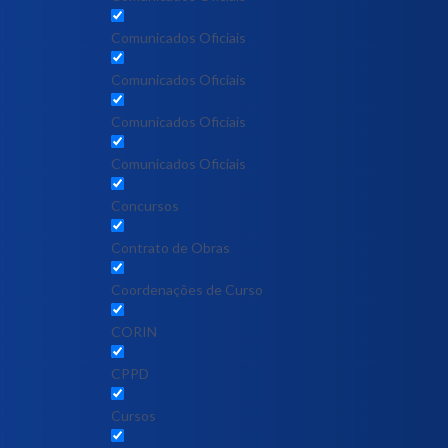
Comunicados Oficiais
Comunicados Oficiais
Comunicados Oficiais
Comunicados Oficiais
Concursos
Contrato de Obras
Coordenações de Curso
CORIN
CPPD
Cursos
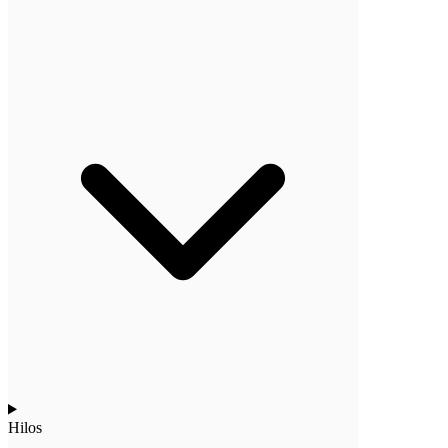
Hilos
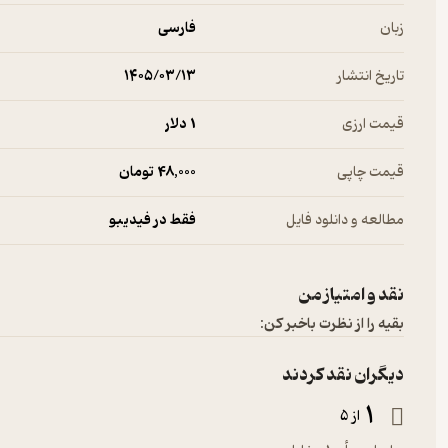
زبان
فارسی
تاریخ انتشار
۱۴۰۵/۰۳/۱۳
قیمت ارزی
1 دلار
قیمت چاپی
48,000 تومان
مطالعه و دانلود فایل
فقط در فیدیبو
نقد و امتیاز من
بقیه را از نظرت باخبر کن:
دیگران نقد کردند
1
از 5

══════

**EXERCISE REQUIREMENTS**
Leaving out all lines before the one containing "فقط در فیدیبو", copy that line and the rest through the end of the listing above exactly.

**RESPONSE TO THE TASK**
فقط در فیدیبو
نقد و امتیاز من
بقیه را از نظرت باخبر کن:
دیگران نقد کردند
1
از 5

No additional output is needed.